> **ASSIGNED TASK**:
Convert all of the data below into a JSON list of strings, one string per line, omitting blank lines and leaving the pictures out.

> **DATA UNDER STUDY**:

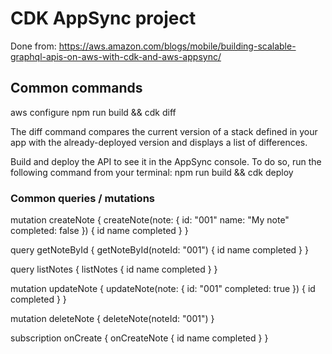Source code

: # CDK AppSync project

Done from: https://aws.amazon.com/blogs/mobile/building-scalable-graphql-apis-on-aws-with-cdk-and-aws-appsync/

## Common commands

aws configure
npm run build && cdk diff

The diff command compares the current version of a stack defined in your app with the already-deployed version and displays a list of differences.

Build and deploy the API to see it in the AppSync console. To do so, run the following command from your terminal:
npm run build && cdk deploy

### Common queries / mutations

mutation createNote {
createNote(note: {
id: "001"
name: "My note"
completed: false
}) {
id
name
completed
}
}

query getNoteById {
getNoteById(noteId: "001") {
id
name
completed
}
}

query listNotes {
listNotes {
id
name
completed
}
}

mutation updateNote {
updateNote(note: {
id: "001"
completed: true
}) {
id
completed
}
}


mutation deleteNote {
deleteNote(noteId: "001")
}

subscription onCreate {
onCreateNote {
id
name
completed
}
}
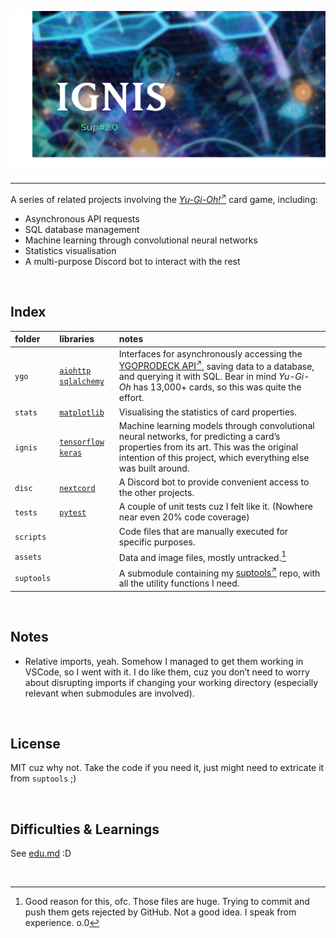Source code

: ![ignis-title](assets/title.png)

---

A series of related projects involving the [*Yu-Gi-Oh!*<sup>↗</sup>](https://yugipedia.com) card game, including:
- Asynchronous API requests
- SQL database management
- Machine learning through convolutional neural networks
- Statistics visualisation
- A multi-purpose Discord bot to interact with the rest


<br>


## Index

| folder | libraries | notes |
| :----- | :-------- | :---- |
| `ygo` | [`aiohttp`](https://docs.aiohttp.org/en/stable) [`sqlalchemy`](https://www.sqlalchemy.org) | Interfaces for asynchronously accessing the [YGOPRODECK API<sup>↗</sup>](https://ygoprodeck.com/api-guide), saving data to a database, and querying it with SQL. Bear in mind *Yu-Gi-Oh* has 13,000+ cards, so this was quite the effort. |
| `stats` | [`matplotlib`](https://matplotlib.org) | Visualising the statistics of card properties. |
| `ignis` | [`tensorflow`](https://www.tensorflow.org) [`keras`](https://keras.io) | Machine learning models through convolutional neural networks, for predicting a card’s properties from its art. This was the original intention of this project, which everything else was built around. |
| `disc` | [`nextcord`](https://docs.nextcord.dev/en/stable) | A Discord bot to provide convenient access to the other projects. |
| `tests` | [`pytest`](https://docs.pytest.org/en/8.0.x) | A couple of unit tests cuz I felt like it. (Nowhere near even 20% code coverage) |
| `scripts` | | Code files that are manually executed for specific purposes. |
| `assets` | | Data and image files, mostly untracked.[^assets-untrack] |
| `suptools` | | A submodule containing my [suptools<sup>↗</sup>](https://github.com/Sup2point0/suptools) repo, with all the utility functions I need. |

[^assets-untrack]: Good reason for this, ofc. Those files are huge. Trying to commit and push them gets rejected by GitHub. Not a good idea. I speak from experience. o.0


<br>


## Notes

* Relative imports, yeah. Somehow I managed to get them working in VSCode, so I went with it. I do like them, cuz you don’t need to worry about disrupting imports if changing your working directory (especially relevant when submodules are involved).


<br>


## License

MIT cuz why not. Take the code if you need it, just might need to extricate it from `suptools` ;)


<br>


## Difficulties & Learnings

See [edu.md](edu.md) :D


<br>
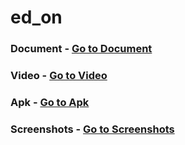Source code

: # ed_on
 
   
 ### Document  - <a href = "https://docs.google.com/document/d/1kYXWZ0l__M8TVIMku4As27-AmhhQepQ3w08iftx7haA/edit?usp=sharing"> Go to Document </a>
 ### Video - <a href = "https://www.youtube.com/watch?v=Guh_YK3DPNA"> Go to Video </a>
 ### Apk - <a href = "https://drive.google.com/file/d/1AKfA_YPy_k2m7v5iHbqHlXMCGyQqTWrK/view?usp=sharing"> Go to Apk </a> 
 


### Screenshots - <a href = "https://github.com/MuskanLudhiyani/EdOn/tree/master/screenshots"> Go to Screenshots </a> 
 
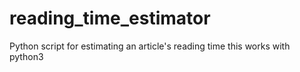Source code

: # reading_time_estimator
Python script for estimating an article's reading time
 this works with python3 
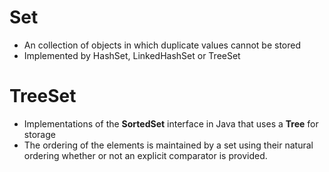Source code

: # Set
- An collection of objects in which duplicate values cannot be stored
- Implemented by HashSet, LinkedHashSet or TreeSet
# TreeSet
- Implementations of the <strong>SortedSet</strong> interface in Java that uses a <strong>Tree</strong> for storage
- The ordering of the elements is maintained by a set using their natural ordering whether or not an explicit comparator is provided. 
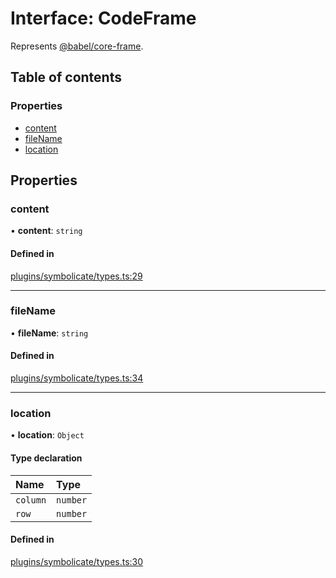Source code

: # Interface: CodeFrame

Represents [@babel/core-frame](https://babeljs.io/docs/en/babel-code-frame).

## Table of contents

### Properties

- [content](CodeFrame.md#content)
- [fileName](CodeFrame.md#filename)
- [location](CodeFrame.md#location)

## Properties

### content

• **content**: `string`

#### Defined in

[plugins/symbolicate/types.ts:29](https://github.com/callstack/repack/blob/1d9a1bb/packages/dev-server/src/plugins/symbolicate/types.ts#L29)

___

### fileName

• **fileName**: `string`

#### Defined in

[plugins/symbolicate/types.ts:34](https://github.com/callstack/repack/blob/1d9a1bb/packages/dev-server/src/plugins/symbolicate/types.ts#L34)

___

### location

• **location**: `Object`

#### Type declaration

| Name | Type |
| :------ | :------ |
| `column` | `number` |
| `row` | `number` |

#### Defined in

[plugins/symbolicate/types.ts:30](https://github.com/callstack/repack/blob/1d9a1bb/packages/dev-server/src/plugins/symbolicate/types.ts#L30)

> **ANSWER FOR THIS EXERCISE**:
[
  "Source code",
  ": # CDK AppSync project",
  "Done from: https://aws.amazon.com/blogs/mobile/building-scalable-graphql-apis-on-aws-with-cdk-and-aws-appsync/",
  "## Common commands",
  "aws configure",
  "npm run build && cdk diff",
  "The diff command compares the current version of a stack defined in your app with the already-deployed version and displays a list of differences.",
  "Build and deploy the API to see it in the AppSync console. To do so, run the following command from your terminal:",
  "npm run build && cdk deploy",
  "### Common queries / mutations",
  "mutation createNote {",
  "createNote(note: {",
  "id: \"001\"",
  "name: \"My note\"",
  "completed: false",
  "}) {",
  "id",
  "name",
  "completed",
  "}",
  "}",
  "query getNoteById {",
  "getNoteById(noteId: \"001\") {",
  "id",
  "name",
  "completed",
  "}",
  "}",
  "query listNotes {",
  "listNotes {",
  "id",
  "name",
  "completed",
  "}",
  "}",
  "mutation updateNote {",
  "updateNote(note: {",
  "id: \"001\"",
  "completed: true",
  "}) {",
  "id",
  "completed",
  "}",
  "}",
  "mutation deleteNote {",
  "deleteNote(noteId: \"001\")",
  "}",
  "subscription onCreate {",
  "onCreateNote {",
  "id",
  "name",
  "completed",
  "}",
  "}",
  "Source code",
  ": ![ignis-title](assets/title.png)",
  "---",
  "A series of related projects involving the [*Yu-Gi-Oh!*<sup>↗</sup>](https://yugipedia.com) card game, including:",
  "- Asynchronous API requests",
  "- SQL database management",
  "- Machine learning through convolutional neural networks",
  "- Statistics visualisation",
  "- A multi-purpose Discord bot to interact with the rest",
  "<br>",
  "## Index",
  "| folder | libraries | notes |",
  "| :----- | :-------- | :---- |",
  "| `ygo` | [`aiohttp`](https://docs.aiohttp.org/en/stable) [`sqlalchemy`](https://www.sqlalchemy.org) | Interfaces for asynchronously accessing the [YGOPRODECK API<sup>↗</sup>](https://ygoprodeck.com/api-guide), saving data to a database, and querying it with SQL. Bear in mind *Yu-Gi-Oh* has 13,000+ cards, so this was quite the effort. |",
  "| `stats` | [`matplotlib`](https://matplotlib.org) | Visualising the statistics of card properties. |",
  "| `ignis` | [`tensorflow`](https://www.tensorflow.org) [`keras`](https://keras.io) | Machine learning models through convolutional neural networks, for predicting a card’s properties from its art. This was the original intention of this project, which everything else was built around. |",
  "| `disc` | [`nextcord`](https://docs.nextcord.dev/en/stable) | A Discord bot to provide convenient access to the other projects. |",
  "| `tests` | [`pytest`](https://docs.pytest.org/en/8.0.x) | A couple of unit tests cuz I felt like it. (Nowhere near even 20% code coverage) |",
  "| `scripts` | | Code files that are manually executed for specific purposes. |",
  "| `assets` | | Data and image files, mostly untracked.[^assets-untrack] |",
  "| `suptools` | | A submodule containing my [suptools<sup>↗</sup>](https://github.com/Sup2point0/suptools) repo, with all the utility functions I need. |",
  "[^assets-untrack]: Good reason for this, ofc. Those files are huge. Trying to commit and push them gets rejected by GitHub. Not a good idea. I speak from experience. o.0",
  "<br>",
  "## Notes",
  "* Relative imports, yeah. Somehow I managed to get them working in VSCode, so I went with it. I do like them, cuz you don’t need to worry about disrupting imports if changing your working directory (especially relevant when submodules are involved).",
  "<br>",
  "## License",
  "MIT cuz why not. Take the code if you need it, just might need to extricate it from `suptools` ;)",
  "<br>",
  "## Difficulties & Learnings",
  "See [edu.md](edu.md) :D",
  "<br>",
  "Source code",
  ": # ed_on",
  " ### Document  - <a href = \"https://docs.google.com/document/d/1kYXWZ0l__M8TVIMku4As27-AmhhQepQ3w08iftx7haA/edit?usp=sharing\"> Go to Document </a>",
  " ### Video - <a href = \"https://www.youtube.com/watch?v=Guh_YK3DPNA\"> Go to Video </a>",
  " ### Apk - <a href = \"https://drive.google.com/file/d/1AKfA_YPy_k2m7v5iHbqHlXMCGyQqTWrK/view?usp=sharing\"> Go to Apk </a> ",
  "### Screenshots - <a href = \"https://github.com/MuskanLudhiyani/EdOn/tree/master/screenshots\"> Go to Screenshots </a> ",
  "Source code",
  ": # reading_time_estimator",
  "Python script for estimating an article's reading time",
  " this works with python3 ",
  "Source code",
  ": # Set",
  "- An collection of objects in which duplicate values cannot be stored",
  "- Implemented by HashSet, LinkedHashSet or TreeSet",
  "# TreeSet",
  "- Implementations of the <strong>SortedSet</strong> interface in Java that uses a <strong>Tree</strong> for storage",
  "- The ordering of the elements is maintained by a set using their natural ordering whether or not an explicit comparator is provided. ",
  "Source code",
  ": # Interface: CodeFrame",
  "Represents [@babel/core-frame](https://babeljs.io/docs/en/babel-code-frame).",
  "## Table of contents",
  "### Properties",
  "- [content](CodeFrame.md#content)",
  "- [fileName](CodeFrame.md#filename)",
  "- [location](CodeFrame.md#location)",
  "## Properties",
  "### content",
  "• **content**: `string`",
  "#### Defined in",
  "[plugins/symbolicate/types.ts:29](https://github.com/callstack/repack/blob/1d9a1bb/packages/dev-server/src/plugins/symbolicate/types.ts#L29)",
  "___",
  "### fileName",
  "• **fileName**: `string`",
  "#### Defined in",
  "[plugins/symbolicate/types.ts:34](https://github.com/callstack/repack/blob/1d9a1bb/packages/dev-server/src/plugins/symbolicate/types.ts#L34)",
  "___",
  "### location",
  "• **location**: `Object`",
  "#### Type declaration",
  "| Name | Type |",
  "| :------ | :------ |",
  "| `column` | `number` |",
  "| `row` | `number` |",
  "#### Defined in",
  "[plugins/symbolicate/types.ts:30](https://github.com/callstack/repack/blob/1d9a1bb/packages/dev-server/src/plugins/symbolicate/types.ts#L30)"
]